Extracted records:

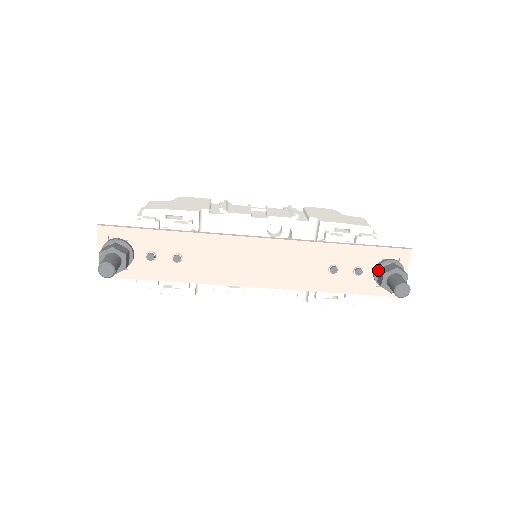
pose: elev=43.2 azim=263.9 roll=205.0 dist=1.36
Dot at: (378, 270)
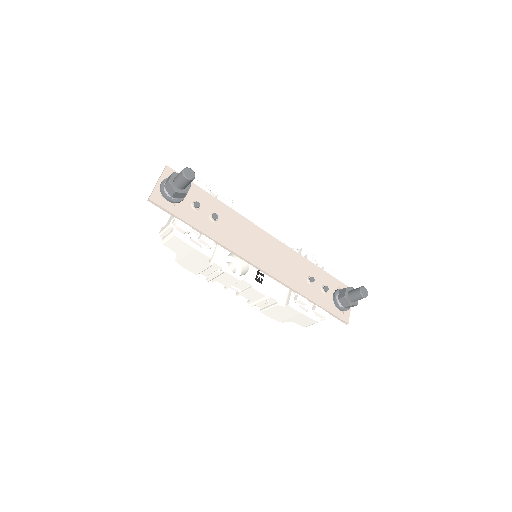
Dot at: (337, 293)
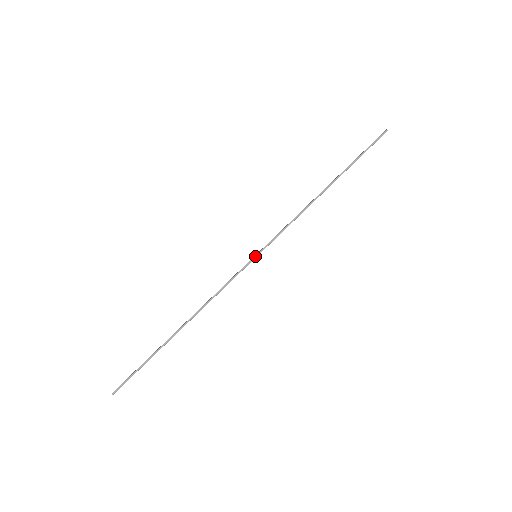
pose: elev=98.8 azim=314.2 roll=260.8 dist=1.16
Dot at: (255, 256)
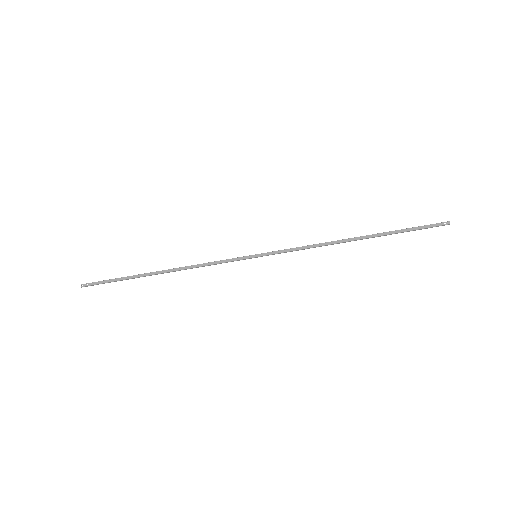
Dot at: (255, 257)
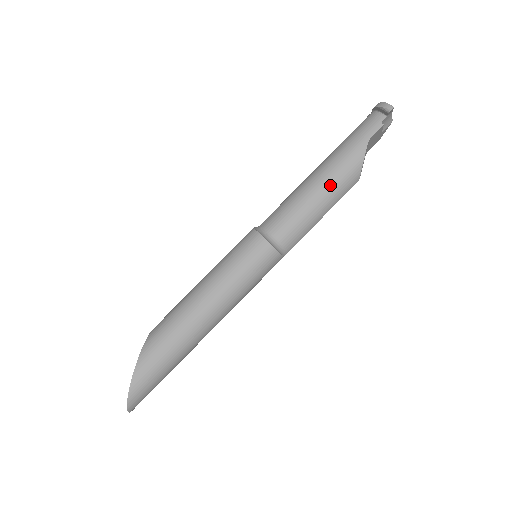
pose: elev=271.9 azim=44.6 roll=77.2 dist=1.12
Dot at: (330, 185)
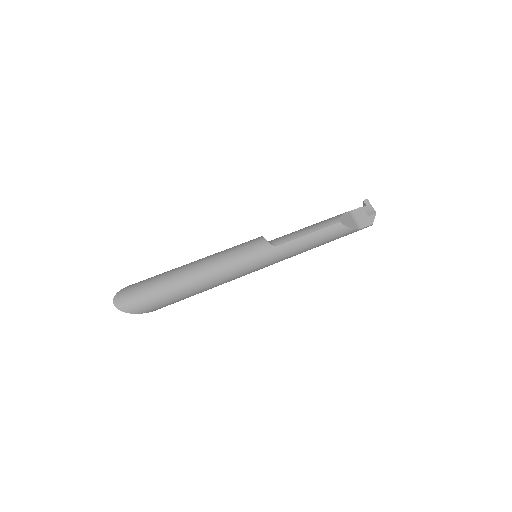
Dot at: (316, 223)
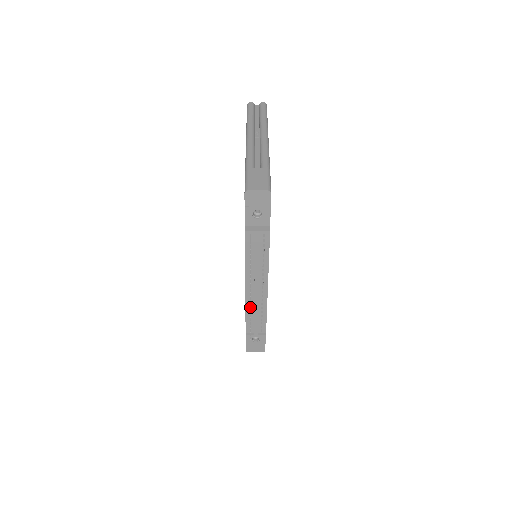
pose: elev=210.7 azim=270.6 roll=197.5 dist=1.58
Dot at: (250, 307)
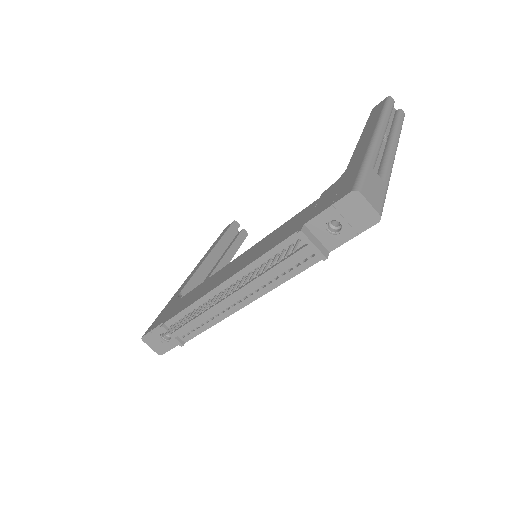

What you will do:
Reproduce the lines from the one containing "pose: elev=210.7 azim=270.6" through the end of the records, substituting "Marker" for "Dot" and leaving everything else unchanged. Omit the pictures.

The result:
pose: elev=210.7 azim=270.6 roll=197.5 dist=1.58
Marker at: (250, 307)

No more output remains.